Alexandra Lippman is an anthropologist, DJ, and postdoctoral scholar at UCLA with the Institute for Society and Genetics. Her research explores the politics of sound, cultural and intellectual property, and technology in Latin America, primarily Brazil. She produced and curated ¡Un Saludo! Mexican Soundsystem Cumbia in LA, a compilation which highlights how Discos Barba Azul, a small music shop and label in downtown LA, became a hub of border-crossing cumbia sonidera in the United States. She founded the Sound Ethnography Project and is a member of the artist collective and independent music label, Dutty Artz.
Juan David Rubio Restrepo is a PhD candidate in the Music Department at the University of California San Diego originally from Manizales, Colombia.

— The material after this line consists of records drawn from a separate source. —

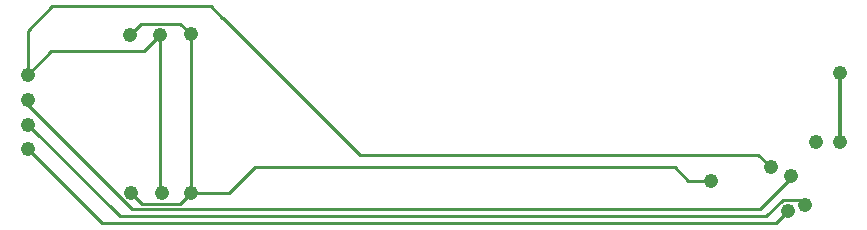
<source format=gbr>
%TF.GenerationSoftware,KiCad,Pcbnew,8.0.1*%
%TF.CreationDate,2024-06-02T23:47:43+02:00*%
%TF.ProjectId,Shawn_PCB_Business_card,53686177-6e5f-4504-9342-5f427573696e,rev?*%
%TF.SameCoordinates,Original*%
%TF.FileFunction,Copper,L2,Bot*%
%TF.FilePolarity,Positive*%
%FSLAX46Y46*%
G04 Gerber Fmt 4.6, Leading zero omitted, Abs format (unit mm)*
G04 Created by KiCad (PCBNEW 8.0.1) date 2024-06-02 23:47:43*
%MOMM*%
%LPD*%
G01*
G04 APERTURE LIST*
%TA.AperFunction,ViaPad*%
%ADD10C,1.209040*%
%TD*%
%TA.AperFunction,Conductor*%
%ADD11C,0.254000*%
%TD*%
%TA.AperFunction,Conductor*%
%ADD12C,0.299720*%
%TD*%
G04 APERTURE END LIST*
D10*
%TO.N,VCC*%
X174281631Y-96231820D03*
X109880400Y-91033600D03*
%TO.N,GND*%
X121208800Y-94716600D03*
X172770747Y-92568387D03*
X121107200Y-81356200D03*
X109880400Y-84709000D03*
%TO.N,Net-(D1-Pad2)*%
X167716200Y-93700600D03*
X123672600Y-81305400D03*
X123723400Y-94716600D03*
X118567200Y-81330800D03*
X118618000Y-94716600D03*
%TO.N,Net-(TP1-Pad1)*%
X109880400Y-86868000D03*
X174498000Y-93294200D03*
%TO.N,Net-(TP2-Pad1)*%
X109880400Y-88950800D03*
X175664839Y-95757877D03*
%TO.N,Net-(U1-Pad1)*%
X178614070Y-84606465D03*
X176612550Y-90456085D03*
X178614070Y-90456085D03*
%TD*%
D11*
%TO.N,VCC*%
X173231451Y-97282000D02*
X116128800Y-97282000D01*
X116128800Y-97282000D02*
X109880400Y-91033600D01*
X174281631Y-96231820D02*
X173231451Y-97282000D01*
%TO.N,GND*%
X121107200Y-81356200D02*
X121107200Y-94615000D01*
X121107200Y-94615000D02*
X121208800Y-94716600D01*
X119761000Y-82702400D02*
X111887000Y-82702400D01*
X137998200Y-91490800D02*
X171693160Y-91490800D01*
X171693160Y-91490800D02*
X172770747Y-92568387D01*
X111937800Y-78943200D02*
X125425200Y-78943200D01*
X109880400Y-81000600D02*
X111937800Y-78943200D01*
X121107200Y-81356200D02*
X119761000Y-82702400D01*
X126365000Y-79883000D02*
X126390400Y-79883000D01*
X111887000Y-82702400D02*
X109880400Y-84709000D01*
X126390400Y-79883000D02*
X137998200Y-91490800D01*
X125425200Y-78943200D02*
X126365000Y-79883000D01*
X109880400Y-84709000D02*
X109880400Y-81000600D01*
%TO.N,Net-(D1-Pad2)*%
X167716200Y-93700600D02*
X165785800Y-93700600D01*
X123672600Y-81305400D02*
X123723400Y-81356200D01*
X126923800Y-94716600D02*
X123723400Y-94716600D01*
X165785800Y-93700600D02*
X164642800Y-92557600D01*
X122791880Y-95648120D02*
X119549520Y-95648120D01*
X123723400Y-81356200D02*
X123723400Y-94716600D01*
X122791880Y-80424680D02*
X123672600Y-81305400D01*
X119549520Y-95648120D02*
X118618000Y-94716600D01*
X129082800Y-92557600D02*
X126923800Y-94716600D01*
X118567200Y-81330800D02*
X119473320Y-80424680D01*
X164642800Y-92557600D02*
X129082800Y-92557600D01*
X123723400Y-94716600D02*
X122791880Y-95648120D01*
X119473320Y-80424680D02*
X122791880Y-80424680D01*
X118567200Y-81330800D02*
X118618000Y-81381600D01*
%TO.N,Net-(TP1-Pad1)*%
X171842480Y-96102120D02*
X174498000Y-93446600D01*
X174498000Y-93446600D02*
X174498000Y-93294200D01*
X109880400Y-87296369D02*
X118686151Y-96102120D01*
X109880400Y-86868000D02*
X109880400Y-87296369D01*
X118686151Y-96102120D02*
X171842480Y-96102120D01*
%TO.N,Net-(TP2-Pad1)*%
X172415200Y-96726400D02*
X173840800Y-95300800D01*
X117656000Y-96726400D02*
X172415200Y-96726400D01*
X109880400Y-88950800D02*
X117656000Y-96726400D01*
X175207762Y-95300800D02*
X175664839Y-95757877D01*
X173840800Y-95300800D02*
X175207762Y-95300800D01*
D12*
%TO.N,Net-(U1-Pad1)*%
X178614070Y-90456085D02*
X178614070Y-84606465D01*
%TD*%
M02*

</source>
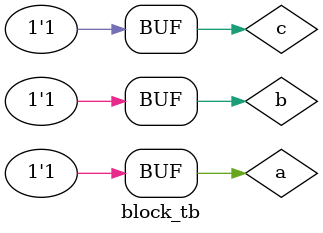
<source format=sv>


/*
:name: block_names_seq
:description: sequential block names check
:tags: 9.3.4
*/
module block_tb ();
	reg a = 0;
	reg b = 0;
	reg c = 0;
	initial
		begin: name
			a = 1;
			b = a;
			c = b;
		end: name
endmodule

</source>
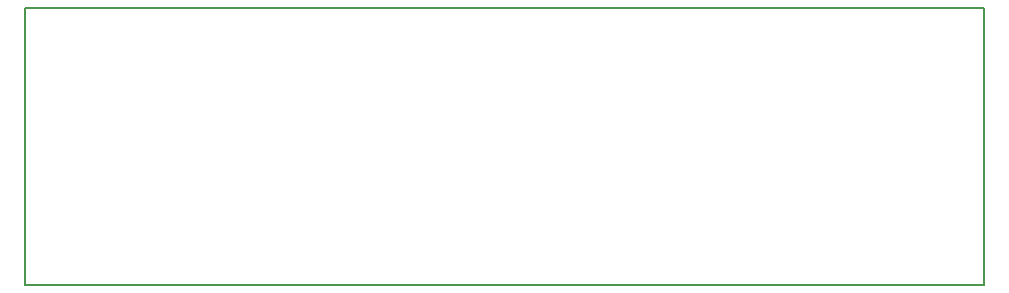
<source format=gko>
G04 Layer_Color=16711935*
%FSLAX25Y25*%
%MOIN*%
G70*
G01*
G75*
%ADD11C,0.00600*%
D11*
X319732Y0D02*
Y92520D01*
X0Y0D02*
X319732D01*
X0Y92520D02*
X319732D01*
X0Y0D02*
Y92520D01*
M02*

</source>
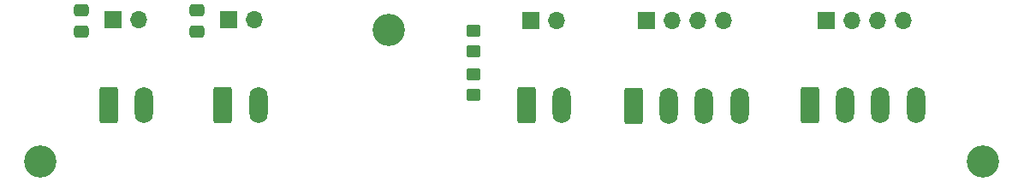
<source format=gbr>
%TF.GenerationSoftware,KiCad,Pcbnew,8.0.3*%
%TF.CreationDate,2024-08-08T19:12:20+01:00*%
%TF.ProjectId,FCPC Breakout PCB,46435043-2042-4726-9561-6b6f75742050,V1.1*%
%TF.SameCoordinates,Original*%
%TF.FileFunction,Soldermask,Top*%
%TF.FilePolarity,Negative*%
%FSLAX46Y46*%
G04 Gerber Fmt 4.6, Leading zero omitted, Abs format (unit mm)*
G04 Created by KiCad (PCBNEW 8.0.3) date 2024-08-08 19:12:20*
%MOMM*%
%LPD*%
G01*
G04 APERTURE LIST*
G04 Aperture macros list*
%AMRoundRect*
0 Rectangle with rounded corners*
0 $1 Rounding radius*
0 $2 $3 $4 $5 $6 $7 $8 $9 X,Y pos of 4 corners*
0 Add a 4 corners polygon primitive as box body*
4,1,4,$2,$3,$4,$5,$6,$7,$8,$9,$2,$3,0*
0 Add four circle primitives for the rounded corners*
1,1,$1+$1,$2,$3*
1,1,$1+$1,$4,$5*
1,1,$1+$1,$6,$7*
1,1,$1+$1,$8,$9*
0 Add four rect primitives between the rounded corners*
20,1,$1+$1,$2,$3,$4,$5,0*
20,1,$1+$1,$4,$5,$6,$7,0*
20,1,$1+$1,$6,$7,$8,$9,0*
20,1,$1+$1,$8,$9,$2,$3,0*%
G04 Aperture macros list end*
%ADD10RoundRect,0.250000X-0.650000X-1.550000X0.650000X-1.550000X0.650000X1.550000X-0.650000X1.550000X0*%
%ADD11O,1.800000X3.600000*%
%ADD12RoundRect,0.250000X-0.475000X0.337500X-0.475000X-0.337500X0.475000X-0.337500X0.475000X0.337500X0*%
%ADD13RoundRect,0.250000X0.450000X-0.350000X0.450000X0.350000X-0.450000X0.350000X-0.450000X-0.350000X0*%
%ADD14C,3.200000*%
%ADD15R,1.700000X1.700000*%
%ADD16O,1.700000X1.700000*%
G04 APERTURE END LIST*
D10*
%TO.C,J3*%
X153466800Y-127508000D03*
D11*
X156966800Y-127508000D03*
%TD*%
D12*
%TO.C,C2*%
X120842700Y-118121400D03*
X120842700Y-120196400D03*
%TD*%
%TO.C,C1*%
X109463500Y-118121400D03*
X109463500Y-120196400D03*
%TD*%
D10*
%TO.C,J4*%
X123438700Y-127540900D03*
D11*
X126938700Y-127540900D03*
%TD*%
D10*
%TO.C,J5*%
X112110300Y-127540900D03*
D11*
X115610300Y-127540900D03*
%TD*%
D13*
%TO.C,R1*%
X148234400Y-126476000D03*
X148234400Y-124476000D03*
%TD*%
D14*
%TO.C,REF\u002A\u002A*%
X105410000Y-133096000D03*
%TD*%
%TO.C,REF\u002A\u002A*%
X139852400Y-120091200D03*
%TD*%
D10*
%TO.C,J1*%
X181452300Y-127540900D03*
D11*
X184952300Y-127540900D03*
X188452300Y-127540900D03*
X191952300Y-127540900D03*
%TD*%
D13*
%TO.C,R2*%
X148234400Y-122158000D03*
X148234400Y-120158000D03*
%TD*%
D10*
%TO.C,J2*%
X164033200Y-127558800D03*
D11*
X167533200Y-127558800D03*
X171033200Y-127558800D03*
X174533200Y-127558800D03*
%TD*%
D14*
%TO.C,REF\u002A\u002A*%
X198628000Y-133096000D03*
%TD*%
D15*
%TO.C,J10*%
X165348800Y-119126000D03*
D16*
X167888800Y-119126000D03*
X170428800Y-119126000D03*
X172968800Y-119126000D03*
%TD*%
D15*
%TO.C,J8*%
X124038100Y-119057300D03*
D16*
X126578100Y-119057300D03*
%TD*%
D15*
%TO.C,J6*%
X153868000Y-119126000D03*
D16*
X156408000Y-119126000D03*
%TD*%
D15*
%TO.C,J7*%
X183078000Y-119126000D03*
D16*
X185618000Y-119126000D03*
X188158000Y-119126000D03*
X190698000Y-119126000D03*
%TD*%
D15*
%TO.C,J9*%
X112562300Y-119057300D03*
D16*
X115102300Y-119057300D03*
%TD*%
M02*

</source>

He is a musician, composer, improviser, and researcher. He has presented on genealogies of popular music, decolonialism, time, and technological agency and teaches a popular course on cumbia.
Roman Zepeda (Turbo Sonidero) is a music producer hailing from San José, CA who blends Rap/Hip-Hop with Cumbia Sonidera. In 2010, he moved to his father’s hometown in Puebla, Mexico to immerse in Cumbia Sonidera culture, where he played and toured extensively in the country. He is one half of Grupo Jejeje and a co-founder of Sonido Clash, a cultural arts collective exploring latinx art + sound. He has been featured in FADER, Afropop Worldwide, KQED, and XLR8R, among others.